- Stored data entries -
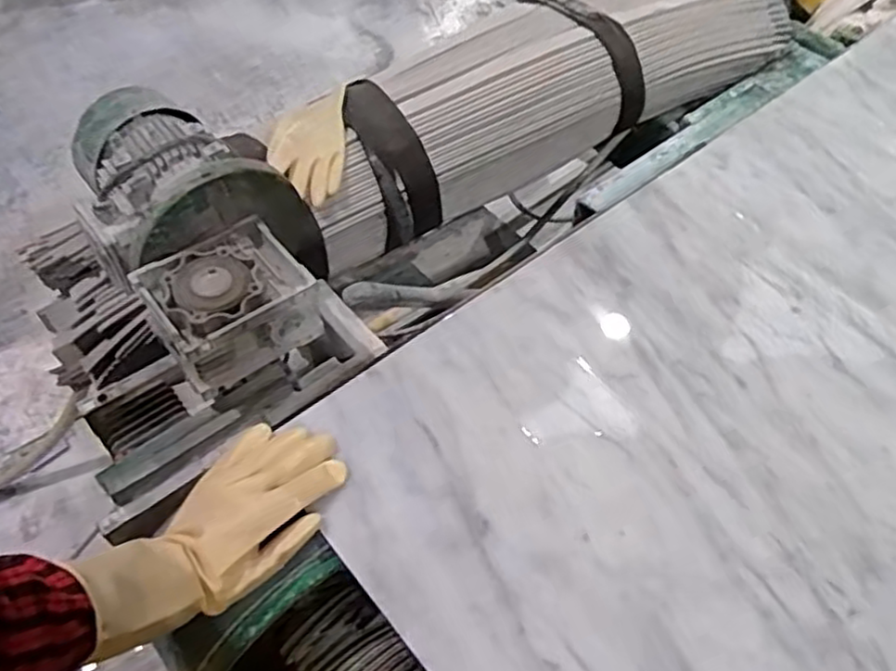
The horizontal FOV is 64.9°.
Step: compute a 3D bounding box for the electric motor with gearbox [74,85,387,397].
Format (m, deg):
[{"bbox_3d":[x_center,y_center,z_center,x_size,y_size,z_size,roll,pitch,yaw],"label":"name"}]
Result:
[{"bbox_3d":[-0.265,-0.110,0.777,0.197,0.172,0.353,-30,61,-21],"label":"electric motor with gearbox"}]

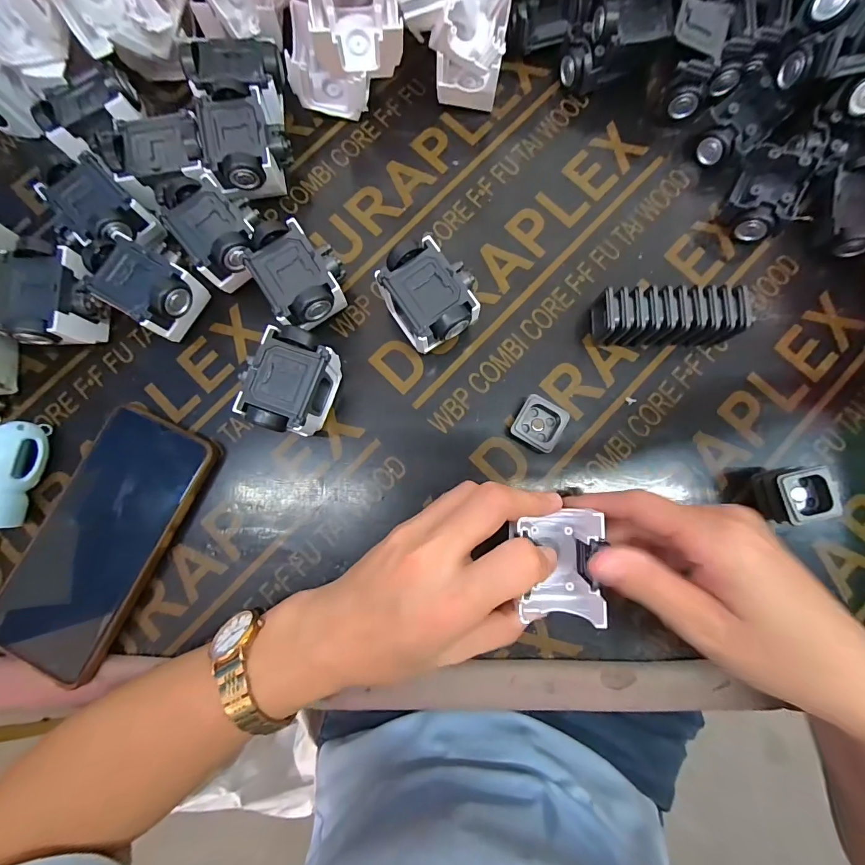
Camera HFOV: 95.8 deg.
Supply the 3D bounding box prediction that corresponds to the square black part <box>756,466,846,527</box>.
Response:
[{"bbox_3d":[0.217,0.038,0.240,0.031,0.034,0.031,-5,82,1],"label":"square black part"}]

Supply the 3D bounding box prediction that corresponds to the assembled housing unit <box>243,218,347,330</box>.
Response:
[{"bbox_3d":[-0.084,-0.099,0.260,0.050,0.044,0.066,-31,83,-2],"label":"assembled housing unit"}]

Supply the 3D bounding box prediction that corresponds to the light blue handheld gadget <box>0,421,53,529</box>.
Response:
[{"bbox_3d":[-0.274,0.027,0.252,0.023,0.030,0.067,6,83,3],"label":"light blue handheld gadget"}]

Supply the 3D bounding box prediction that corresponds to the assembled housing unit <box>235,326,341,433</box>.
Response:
[{"bbox_3d":[-0.088,-0.030,0.249,0.043,0.044,0.060,17,83,4],"label":"assembled housing unit"}]

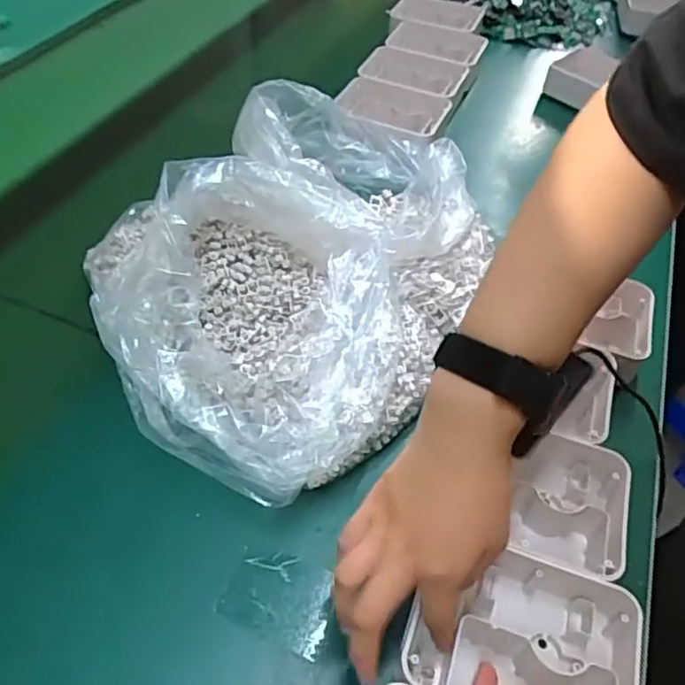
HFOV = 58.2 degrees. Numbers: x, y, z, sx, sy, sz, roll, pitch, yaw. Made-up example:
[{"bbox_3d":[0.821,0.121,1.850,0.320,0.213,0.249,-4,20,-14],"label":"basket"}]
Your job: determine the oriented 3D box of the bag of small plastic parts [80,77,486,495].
[{"bbox_3d":[-0.019,-0.077,0.533,0.393,0.132,0.306,-35,60,-29],"label":"bag of small plastic parts"}]

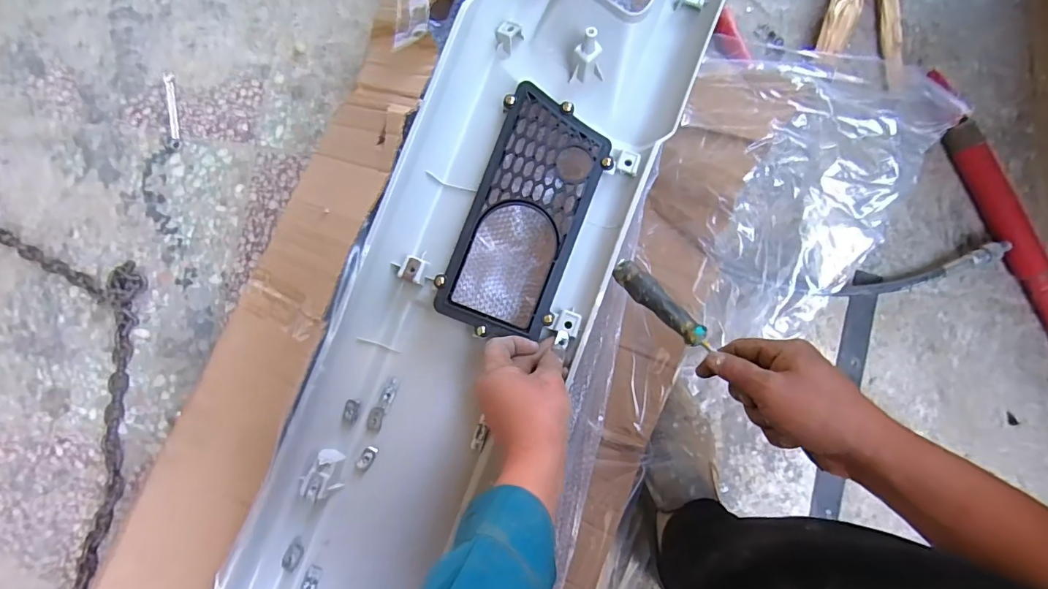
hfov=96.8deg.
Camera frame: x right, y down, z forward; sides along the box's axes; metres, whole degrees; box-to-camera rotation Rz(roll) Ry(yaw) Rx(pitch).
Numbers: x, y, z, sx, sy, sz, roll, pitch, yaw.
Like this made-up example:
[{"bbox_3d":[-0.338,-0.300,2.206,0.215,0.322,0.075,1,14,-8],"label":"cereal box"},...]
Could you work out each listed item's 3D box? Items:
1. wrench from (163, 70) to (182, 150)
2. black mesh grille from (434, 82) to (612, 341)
[{"bbox_3d":[-0.493,-0.256,0.648,0.018,0.004,0.115,-10,82,-3],"label":"wrench"},{"bbox_3d":[0.004,-0.089,0.514,0.126,0.029,0.270,20,81,2],"label":"black mesh grille"}]

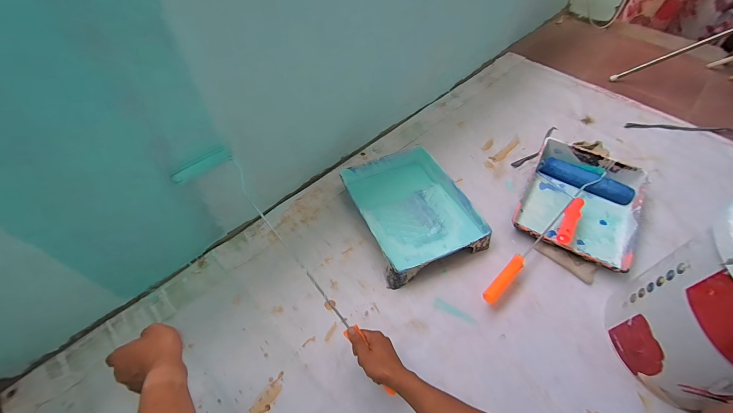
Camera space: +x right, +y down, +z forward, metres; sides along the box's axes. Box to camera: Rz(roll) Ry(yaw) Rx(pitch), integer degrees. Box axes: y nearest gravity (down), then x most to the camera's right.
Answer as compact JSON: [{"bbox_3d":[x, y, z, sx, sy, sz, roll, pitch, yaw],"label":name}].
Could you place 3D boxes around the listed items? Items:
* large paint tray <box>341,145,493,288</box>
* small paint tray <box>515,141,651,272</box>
[{"bbox_3d":[0.120,0.005,0.856,0.278,0.063,0.351,-19,55,-15],"label":"large paint tray"},{"bbox_3d":[0.589,-0.020,0.870,0.284,0.071,0.348,29,57,19],"label":"small paint tray"}]

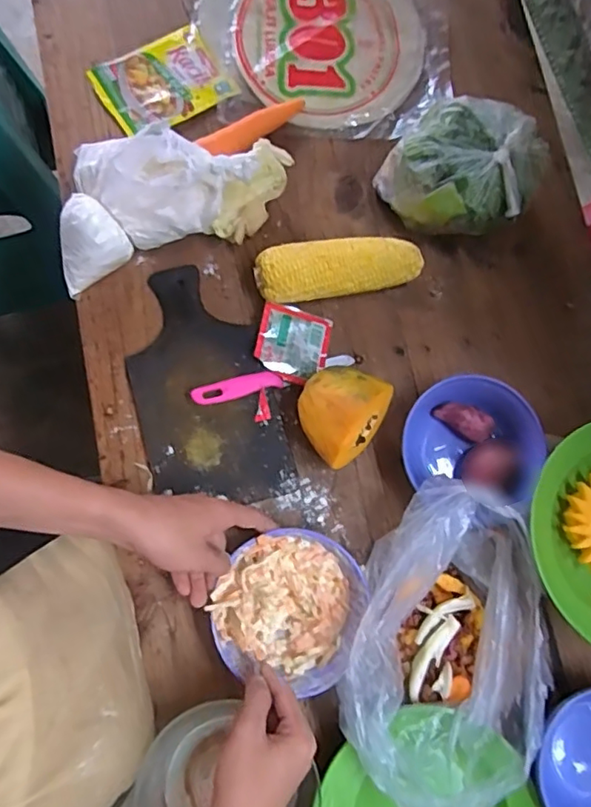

- Exercise requirements -
An exact copy of the lines above, from the first through the line that holds "Like this made-up", is what is needed; leave the pictures out.

- Exercise response -
The horizontal FOV is 64.9°.
Step: compute a 3D bounding box for the electric motor with gearbox [74,85,387,397].
Format (m, deg):
[{"bbox_3d":[x_center,y_center,z_center,x_size,y_size,z_size,roll,pitch,yaw],"label":"name"}]
Result:
[{"bbox_3d":[-0.265,-0.110,0.777,0.197,0.172,0.353,-30,61,-21],"label":"electric motor with gearbox"}]

Camera HFOV: 95.8 deg.
Supply the 3D bounding box prediction that corresponds to the square black part <box>756,466,846,527</box>.
Response:
[{"bbox_3d":[0.217,0.038,0.240,0.031,0.034,0.031,-5,82,1],"label":"square black part"}]

Supply the 3D bounding box prediction that corresponds to the assembled housing unit <box>243,218,347,330</box>.
Response:
[{"bbox_3d":[-0.084,-0.099,0.260,0.050,0.044,0.066,-31,83,-2],"label":"assembled housing unit"}]

Supply the 3D bounding box prediction that corresponds to the light blue handheld gadget <box>0,421,53,529</box>.
Response:
[{"bbox_3d":[-0.274,0.027,0.252,0.023,0.030,0.067,6,83,3],"label":"light blue handheld gadget"}]

Supply the 3D bounding box prediction that corresponds to the assembled housing unit <box>235,326,341,433</box>.
Response:
[{"bbox_3d":[-0.088,-0.030,0.249,0.043,0.044,0.060,17,83,4],"label":"assembled housing unit"}]

HFOV = 58.2 degrees. Numbers: x, y, z, sx, sy, sz, roll, pitch, yaw. Made-up example:
[{"bbox_3d":[0.821,0.121,1.850,0.320,0.213,0.249,-4,20,-14],"label":"basket"}]
Your job: determine the oriented 3D box of the bag of small plastic parts [80,77,486,495].
[{"bbox_3d":[-0.019,-0.077,0.533,0.393,0.132,0.306,-35,60,-29],"label":"bag of small plastic parts"}]

hfov=96.8deg.
Camera frame: x right, y down, z forward; sides along the box's axes; metres, whole degrees; box-to-camera rotation Rz(roll) Ry(yaw) Rx(pitch).
Numbers: x, y, z, sx, sy, sz, roll, pitch, yaw.
Like this made-up example:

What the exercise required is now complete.